_The problem:_ Transcribe the listing below in its entirety, exactly.

..........

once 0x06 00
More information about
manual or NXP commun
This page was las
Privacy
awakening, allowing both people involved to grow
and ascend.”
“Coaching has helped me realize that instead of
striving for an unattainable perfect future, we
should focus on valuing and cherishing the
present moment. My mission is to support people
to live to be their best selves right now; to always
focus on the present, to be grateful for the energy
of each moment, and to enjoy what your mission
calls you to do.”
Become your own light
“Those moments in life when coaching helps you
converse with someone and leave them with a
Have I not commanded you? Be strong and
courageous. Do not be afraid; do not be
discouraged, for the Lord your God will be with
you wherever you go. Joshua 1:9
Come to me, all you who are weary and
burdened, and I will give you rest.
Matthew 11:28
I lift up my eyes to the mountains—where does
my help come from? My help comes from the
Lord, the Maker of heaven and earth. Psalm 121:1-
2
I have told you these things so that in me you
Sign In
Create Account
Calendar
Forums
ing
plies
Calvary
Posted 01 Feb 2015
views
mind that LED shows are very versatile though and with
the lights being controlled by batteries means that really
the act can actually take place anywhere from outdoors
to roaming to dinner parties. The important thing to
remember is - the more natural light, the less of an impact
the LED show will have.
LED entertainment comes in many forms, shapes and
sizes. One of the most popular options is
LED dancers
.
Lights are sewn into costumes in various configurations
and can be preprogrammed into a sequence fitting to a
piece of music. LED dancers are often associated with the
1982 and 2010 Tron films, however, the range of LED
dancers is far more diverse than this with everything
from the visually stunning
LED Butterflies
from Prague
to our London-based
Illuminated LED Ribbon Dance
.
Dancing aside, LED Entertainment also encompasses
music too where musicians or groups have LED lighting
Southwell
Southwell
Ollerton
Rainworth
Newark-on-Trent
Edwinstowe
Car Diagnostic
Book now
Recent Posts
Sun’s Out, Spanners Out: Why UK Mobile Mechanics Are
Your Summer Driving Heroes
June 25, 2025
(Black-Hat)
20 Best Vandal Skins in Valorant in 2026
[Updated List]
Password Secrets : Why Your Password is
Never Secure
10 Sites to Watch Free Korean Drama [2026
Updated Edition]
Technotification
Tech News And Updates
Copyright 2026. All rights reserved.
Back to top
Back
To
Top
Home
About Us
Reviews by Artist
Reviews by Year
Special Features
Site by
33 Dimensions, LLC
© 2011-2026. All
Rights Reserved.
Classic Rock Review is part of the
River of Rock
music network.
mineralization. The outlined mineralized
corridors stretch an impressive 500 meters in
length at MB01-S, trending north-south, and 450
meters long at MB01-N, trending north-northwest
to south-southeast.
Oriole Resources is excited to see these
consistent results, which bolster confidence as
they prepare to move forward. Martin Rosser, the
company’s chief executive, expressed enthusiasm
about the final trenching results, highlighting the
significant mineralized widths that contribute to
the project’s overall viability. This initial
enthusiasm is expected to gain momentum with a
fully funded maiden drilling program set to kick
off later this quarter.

..........

_Solution for this exercise:_
once 0x06 00
More information about
manual or NXP commun
This page was las
Privacy
awakening, allowing both people involved to grow
and ascend.”
“Coaching has helped me realize that instead of
striving for an unattainable perfect future, we
should focus on valuing and cherishing the
present moment. My mission is to support people
to live to be their best selves right now; to always
focus on the present, to be grateful for the energy
of each moment, and to enjoy what your mission
calls you to do.”
Become your own light
“Those moments in life when coaching helps you
converse with someone and leave them with a
Have I not commanded you? Be strong and
courageous. Do not be afraid; do not be
discouraged, for the Lord your God will be with
you wherever you go. Joshua 1:9
Come to me, all you who are weary and
burdened, and I will give you rest.
Matthew 11:28
I lift up my eyes to the mountains—where does
my help come from? My help comes from the
Lord, the Maker of heaven and earth. Psalm 121:1-
2
I have told you these things so that in me you
Sign In
Create Account
Calendar
Forums
ing
plies
Calvary
Posted 01 Feb 2015
views
mind that LED shows are very versatile though and with
the lights being controlled by batteries means that really
the act can actually take place anywhere from outdoors
to roaming to dinner parties. The important thing to
remember is - the more natural light, the less of an impact
the LED show will have.
LED entertainment comes in many forms, shapes and
sizes. One of the most popular options is
LED dancers
.
Lights are sewn into costumes in various configurations
and can be preprogrammed into a sequence fitting to a
piece of music. LED dancers are often associated with the
1982 and 2010 Tron films, however, the range of LED
dancers is far more diverse than this with everything
from the visually stunning
LED Butterflies
from Prague
to our London-based
Illuminated LED Ribbon Dance
.
Dancing aside, LED Entertainment also encompasses
music too where musicians or groups have LED lighting
Southwell
Southwell
Ollerton
Rainworth
Newark-on-Trent
Edwinstowe
Car Diagnostic
Book now
Recent Posts
Sun’s Out, Spanners Out: Why UK Mobile Mechanics Are
Your Summer Driving Heroes
June 25, 2025
(Black-Hat)
20 Best Vandal Skins in Valorant in 2026
[Updated List]
Password Secrets : Why Your Password is
Never Secure
10 Sites to Watch Free Korean Drama [2026
Updated Edition]
Technotification
Tech News And Updates
Copyright 2026. All rights reserved.
Back to top
Back
To
Top
Home
About Us
Reviews by Artist
Reviews by Year
Special Features
Site by
33 Dimensions, LLC
© 2011-2026. All
Rights Reserved.
Classic Rock Review is part of the
River of Rock
music network.
mineralization. The outlined mineralized
corridors stretch an impressive 500 meters in
length at MB01-S, trending north-south, and 450
meters long at MB01-N, trending north-northwest
to south-southeast.
Oriole Resources is excited to see these
consistent results, which bolster confidence as
they prepare to move forward. Martin Rosser, the
company’s chief executive, expressed enthusiasm
about the final trenching results, highlighting the
significant mineralized widths that contribute to
the project’s overall viability. This initial
enthusiasm is expected to gain momentum with a
fully funded maiden drilling program set to kick
off later this quarter.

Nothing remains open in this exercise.